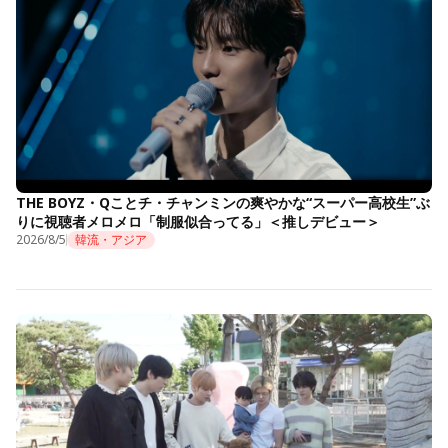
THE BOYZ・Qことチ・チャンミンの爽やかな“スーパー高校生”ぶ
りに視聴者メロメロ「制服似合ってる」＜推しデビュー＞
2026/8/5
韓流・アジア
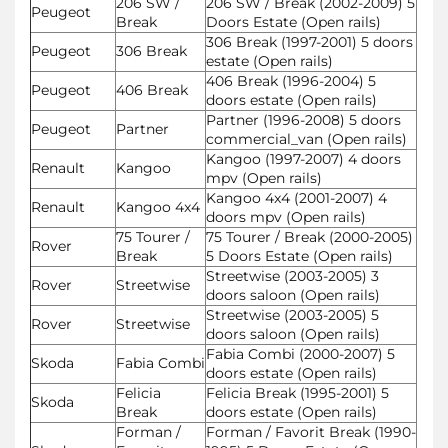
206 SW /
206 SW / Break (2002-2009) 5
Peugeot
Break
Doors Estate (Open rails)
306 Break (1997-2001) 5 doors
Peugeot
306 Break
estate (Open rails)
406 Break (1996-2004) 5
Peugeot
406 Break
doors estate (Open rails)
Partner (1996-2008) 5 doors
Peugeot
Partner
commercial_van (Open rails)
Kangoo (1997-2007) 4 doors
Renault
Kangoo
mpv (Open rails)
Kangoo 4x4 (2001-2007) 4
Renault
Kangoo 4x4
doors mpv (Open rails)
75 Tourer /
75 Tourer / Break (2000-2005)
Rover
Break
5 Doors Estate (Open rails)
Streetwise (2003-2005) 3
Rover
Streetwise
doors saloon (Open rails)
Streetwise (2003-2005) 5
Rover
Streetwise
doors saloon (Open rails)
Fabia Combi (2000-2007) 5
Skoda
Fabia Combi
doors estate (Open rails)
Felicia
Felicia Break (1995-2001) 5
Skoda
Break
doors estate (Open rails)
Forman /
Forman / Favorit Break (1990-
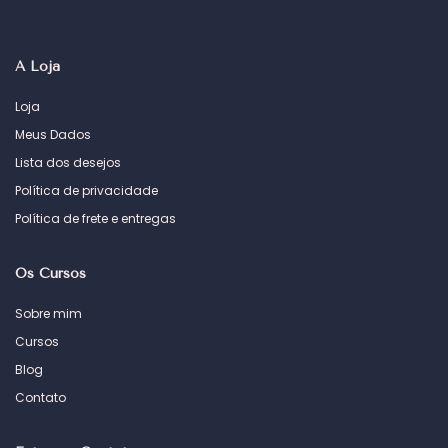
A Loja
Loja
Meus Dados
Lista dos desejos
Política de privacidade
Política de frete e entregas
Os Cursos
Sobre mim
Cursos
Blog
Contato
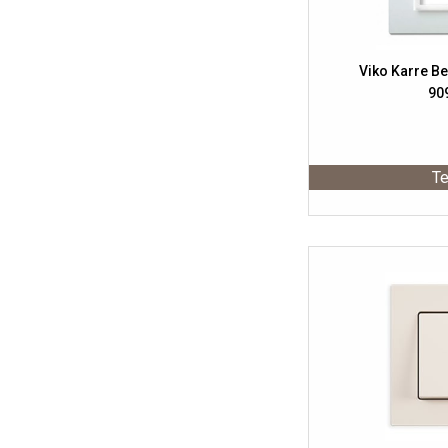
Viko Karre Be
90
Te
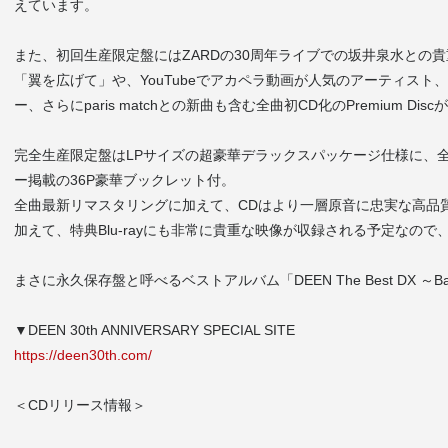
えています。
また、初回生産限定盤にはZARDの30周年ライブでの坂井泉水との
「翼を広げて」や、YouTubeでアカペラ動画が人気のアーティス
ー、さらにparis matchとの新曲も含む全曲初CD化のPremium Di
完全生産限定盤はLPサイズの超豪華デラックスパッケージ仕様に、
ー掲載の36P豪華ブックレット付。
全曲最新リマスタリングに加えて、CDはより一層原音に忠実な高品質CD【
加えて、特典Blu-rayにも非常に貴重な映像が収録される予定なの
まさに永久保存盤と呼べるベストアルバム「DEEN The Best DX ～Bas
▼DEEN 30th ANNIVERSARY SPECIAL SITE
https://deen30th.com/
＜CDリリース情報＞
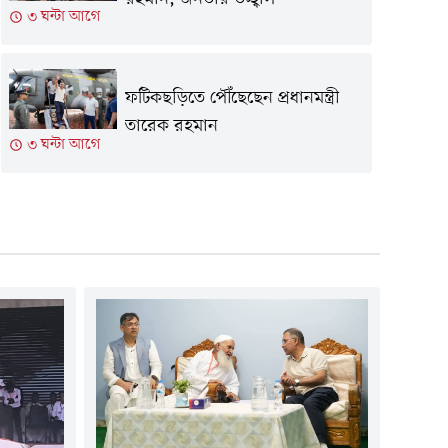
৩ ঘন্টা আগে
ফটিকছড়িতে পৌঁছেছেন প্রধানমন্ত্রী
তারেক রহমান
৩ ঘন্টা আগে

__About this task__.
Every line from the one with "Felicia Break (1995-2001) 5" through the end of the material above should be restated word for word, with the pictures left out.

__Result of this task__.
Felicia Break (1995-2001) 5
Skoda
Break
doors estate (Open rails)
Forman /
Forman / Favorit Break (1990-
A Loja
Loja
Meus Dados
Lista dos desejos
Política de privacidade
Política de frete e entregas
Os Cursos
Sobre mim
Cursos
Blog
Contato
Viko Karre Be
90
Te
えています。
また、初回生産限定盤にはZARDの30周年ライブでの坂井泉水との
「翼を広げて」や、YouTubeでアカペラ動画が人気のアーティス
ー、さらにparis matchとの新曲も含む全曲初CD化のPremium Di
完全生産限定盤はLPサイズの超豪華デラックスパッケージ仕様に、
ー掲載の36P豪華ブックレット付。
全曲最新リマスタリングに加えて、CDはより一層原音に忠実な高品質CD【
加えて、特典Blu-rayにも非常に貴重な映像が収録される予定なの
まさに永久保存盤と呼べるベストアルバム「DEEN The Best DX ～Bas
▼DEEN 30th ANNIVERSARY SPECIAL SITE
https://deen30th.com/
＜CDリリース情報＞
৩ ঘন্টা আগে
ফটিকছড়িতে পৌঁছেছেন প্রধানমন্ত্রী
তারেক রহমান
৩ ঘন্টা আগে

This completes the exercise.